Task to carry out>
Change every "mapping function" in the rows below to "mapping relation", and leave everything else as it is.

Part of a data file
--- --- ---

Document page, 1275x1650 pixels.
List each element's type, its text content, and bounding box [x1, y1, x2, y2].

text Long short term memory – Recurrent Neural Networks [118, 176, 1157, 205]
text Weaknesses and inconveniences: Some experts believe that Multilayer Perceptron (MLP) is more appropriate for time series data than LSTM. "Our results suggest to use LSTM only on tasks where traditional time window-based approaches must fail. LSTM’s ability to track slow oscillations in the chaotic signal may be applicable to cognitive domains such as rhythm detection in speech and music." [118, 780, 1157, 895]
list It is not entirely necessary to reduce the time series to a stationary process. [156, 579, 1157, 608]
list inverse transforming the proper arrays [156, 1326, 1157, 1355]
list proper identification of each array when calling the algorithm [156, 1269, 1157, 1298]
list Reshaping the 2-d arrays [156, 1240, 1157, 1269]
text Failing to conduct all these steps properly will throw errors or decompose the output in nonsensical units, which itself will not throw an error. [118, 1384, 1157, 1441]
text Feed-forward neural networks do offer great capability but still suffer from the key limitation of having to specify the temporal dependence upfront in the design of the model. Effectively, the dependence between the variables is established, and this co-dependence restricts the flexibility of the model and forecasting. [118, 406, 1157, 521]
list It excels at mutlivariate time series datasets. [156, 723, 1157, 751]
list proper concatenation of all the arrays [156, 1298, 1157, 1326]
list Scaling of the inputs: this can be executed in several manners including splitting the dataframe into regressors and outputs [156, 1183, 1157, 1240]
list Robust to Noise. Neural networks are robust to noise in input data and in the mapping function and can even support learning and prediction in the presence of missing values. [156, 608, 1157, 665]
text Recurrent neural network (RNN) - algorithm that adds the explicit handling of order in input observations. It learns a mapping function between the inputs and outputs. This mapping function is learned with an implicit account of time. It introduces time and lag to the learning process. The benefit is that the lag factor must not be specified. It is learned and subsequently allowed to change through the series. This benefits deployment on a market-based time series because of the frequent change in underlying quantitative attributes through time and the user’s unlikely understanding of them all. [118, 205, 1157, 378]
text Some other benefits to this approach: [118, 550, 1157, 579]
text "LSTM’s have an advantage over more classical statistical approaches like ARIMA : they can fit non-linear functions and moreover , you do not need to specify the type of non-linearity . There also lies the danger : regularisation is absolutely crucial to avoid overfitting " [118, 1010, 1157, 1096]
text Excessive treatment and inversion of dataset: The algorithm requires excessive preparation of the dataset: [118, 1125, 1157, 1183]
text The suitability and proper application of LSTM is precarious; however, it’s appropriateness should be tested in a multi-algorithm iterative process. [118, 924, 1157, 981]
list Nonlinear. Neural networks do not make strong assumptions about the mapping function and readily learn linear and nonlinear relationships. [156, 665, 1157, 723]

--- --- ---

Answer to the exercise>
Document page, 1275x1650 pixels.
List each element's type, its text content, and bounding box [x1, y1, x2, y2].

text Long short term memory – Recurrent Neural Networks [118, 176, 1157, 205]
text Weaknesses and inconveniences: Some experts believe that Multilayer Perceptron (MLP) is more appropriate for time series data than LSTM. "Our results suggest to use LSTM only on tasks where traditional time window-based approaches must fail. LSTM’s ability to track slow oscillations in the chaotic signal may be applicable to cognitive domains such as rhythm detection in speech and music." [118, 780, 1157, 895]
list It is not entirely necessary to reduce the time series to a stationary process. [156, 579, 1157, 608]
list inverse transforming the proper arrays [156, 1326, 1157, 1355]
list proper identification of each array when calling the algorithm [156, 1269, 1157, 1298]
list Reshaping the 2-d arrays [156, 1240, 1157, 1269]
text Failing to conduct all these steps properly will throw errors or decompose the output in nonsensical units, which itself will not throw an error. [118, 1384, 1157, 1441]
text Feed-forward neural networks do offer great capability but still suffer from the key limitation of having to specify the temporal dependence upfront in the design of the model. Effectively, the dependence between the variables is established, and this co-dependence restricts the flexibility of the model and forecasting. [118, 406, 1157, 521]
list It excels at mutlivariate time series datasets. [156, 723, 1157, 751]
list proper concatenation of all the arrays [156, 1298, 1157, 1326]
list Scaling of the inputs: this can be executed in several manners including splitting the dataframe into regressors and outputs [156, 1183, 1157, 1240]
list Robust to Noise. Neural networks are robust to noise in input data and in the mapping relation and can even support learning and prediction in the presence of missing values. [156, 608, 1157, 665]
text Recurrent neural network (RNN) - algorithm that adds the explicit handling of order in input observations. It learns a mapping relation between the inputs and outputs. This mapping relation is learned with an implicit account of time. It introduces time and lag to the learning process. The benefit is that the lag factor must not be specified. It is learned and subsequently allowed to change through the series. This benefits deployment on a market-based time series because of the frequent change in underlying quantitative attributes through time and the user’s unlikely understanding of them all. [118, 205, 1157, 378]
text Some other benefits to this approach: [118, 550, 1157, 579]
text "LSTM’s have an advantage over more classical statistical approaches like ARIMA : they can fit non-linear functions and moreover , you do not need to specify the type of non-linearity . There also lies the danger : regularisation is absolutely crucial to avoid overfitting " [118, 1010, 1157, 1096]
text Excessive treatment and inversion of dataset: The algorithm requires excessive preparation of the dataset: [118, 1125, 1157, 1183]
text The suitability and proper application of LSTM is precarious; however, it’s appropriateness should be tested in a multi-algorithm iterative process. [118, 924, 1157, 981]
list Nonlinear. Neural networks do not make strong assumptions about the mapping relation and readily learn linear and nonlinear relationships. [156, 665, 1157, 723]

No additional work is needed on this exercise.